Victoria Wilson, Staffordshire Council’s Cabinet member for Communities and Culture, said:
We want people to enjoy Cannock Chase, but in a few years’ time we expect there will be around three million visits every year and most users travel there by car.
Visitors should understand that almost everything that we do there, whether it’s dog walking and rambling, cycling or horse riding, potentially has an adverse effect which we have to manage.
We have a legal and moral duty to protect the Chase, especially the vulnerable wildlife and landscape, and the conservation plan we backed today sets out how we and others will do that for the next generation, while maintaining open access for the growing number of visitors.”
Around a fifth of the conservation investment is to be focused on creating a car strategy across all the landowners.

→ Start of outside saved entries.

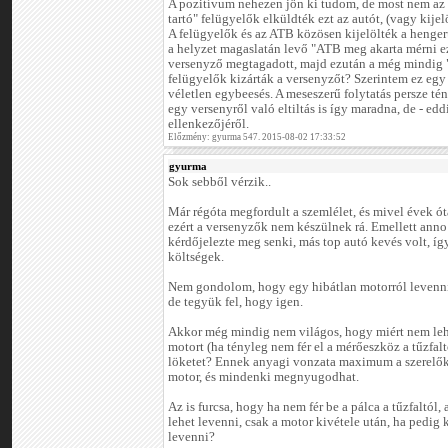
A pozitívum nehezen jön ki tudom, de most nem az 
tartó" felügyelők elküldték ezt az autót, (vagy kijelö
A felügyelők és az ATB közösen kijelölték a hengerű
a helyzet magaslatán levő "ATB meg akarta mérni e
versenyző megtagadott, majd ezután a még mindig "
felügyelők kizárták a versenyzőt? Szerintem ez egy
véletlen egybeesés. A meseszerű folytatás persze tény
egy versenyről való eltiltás is így maradna, de - ed
ellenkezőjéről.
Előzmény: gyurma 547. 2015-08-02 17:33:52
gyurma
Sok sebből vérzik..
Már régóta megfordult a szemlélet, és mivel évek ót
ezért a versenyzők nem készülnek rá. Emellett an
kérdőjelezte meg senki, más top autó kevés volt, í
költségek.
Nem gondolom, hogy egy hibátlan motorról levenni 
de tegyük fel, hogy igen.
Akkor még mindig nem világos, hogy miért nem lehe
motort (ha tényleg nem fér el a mérőeszköz a tűzfal
löketet? Ennek anyagi vonzata maximum a szerelők
motor, és mindenki megnyugodhat.
Az is furcsa, hogy ha nem fér be a pálca a tűzfaltól,
lehet levenni, csak a motor kivétele után, ha pedig
levenni?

The report said that many of the current 124 parking locations are sited in the most sensitive areas of the Chase, with users of the paths and tracks leading from them disrupting plants and wildlife on either side of them.

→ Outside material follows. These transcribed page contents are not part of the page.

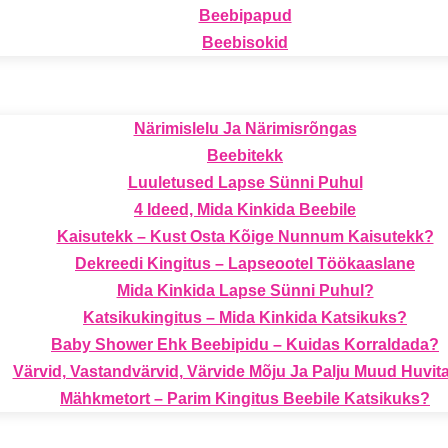
Beebipapud
Beebisokid
Närimislelu Ja Närimisrõngas
Beebitekk
Luuletused Lapse Sünni Puhul
4 Ideed, Mida Kinkida Beebile
Kaisutekk – Kust Osta Kõige Nunnum Kaisutekk?
Dekreedi Kingitus – Lapseootel Töökaaslane
Mida Kinkida Lapse Sünni Puhul?
Katsikukingitus – Mida Kinkida Katsikuks?
Baby Shower Ehk Beebipidu – Kuidas Korraldada?
Värvid, Vastandvärvid, Värvide Mõju Ja Palju Muud Huvita
Mähkmetort – Parim Kingitus Beebile Katsikuks?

The conservation proposal includes closing up to 51 parking locations in the most sensitive areas, including 33 small areas which have space for four cars at most.
But by the end of the process there will be more parking than now, including around 50 free parking locations with 500 spaces.
Disabled access will be maintained, improvements made to an existing disabled access trail and Blue Badge parking will remain free on our car parks.
Charging will be considered at up to 12 car parks from next year at the earliest. Where charging is introduced, it will be no more expensive than at Chasewater, which currently costs £3 for a day, or less than 10p per day with an annual permit. Any surplus will be reinvested in maintaining Cannock Chase.
Victoria Wilson added:
The over-riding consideration is the need to put plans in place now so our children and grandchildren can continue to enjoy the Chase in future as we enjoy it now.”
The Cannock Chase Special Area Conservation Partnership (SAC) is a consortium of local authorities that receives S106 and CIL money from housing developers, plus interested parties such as Staffordshire County Council, Forestry England and Cannock Chase AONB. Staffordshire CC does not administer the S106 and CIL money directly and is therefore a non-voting member of the SAC.
Staffordshire County Council is legally responsible for the conservation of Cannock Chase Country Park.
The 1,300 hectares of Cannock Chase, and the 26 square mile Area of Outstanding Natural Beauty that it lies within, contains plants and species of such national and international importance that parts are also listed as both a Special Area of Conservation and a Site of Special Scientific Interest.
Cannock Chase has a remarkedly varied landscape, with ancient woodlands, river valleys and wetlands, as well as open heathland. The range of flora and fauna includes herds of fallow deer, four of Britain’s six reptile species, rare and endangered birds including the woodlark and nightjar, and some seldom found plants.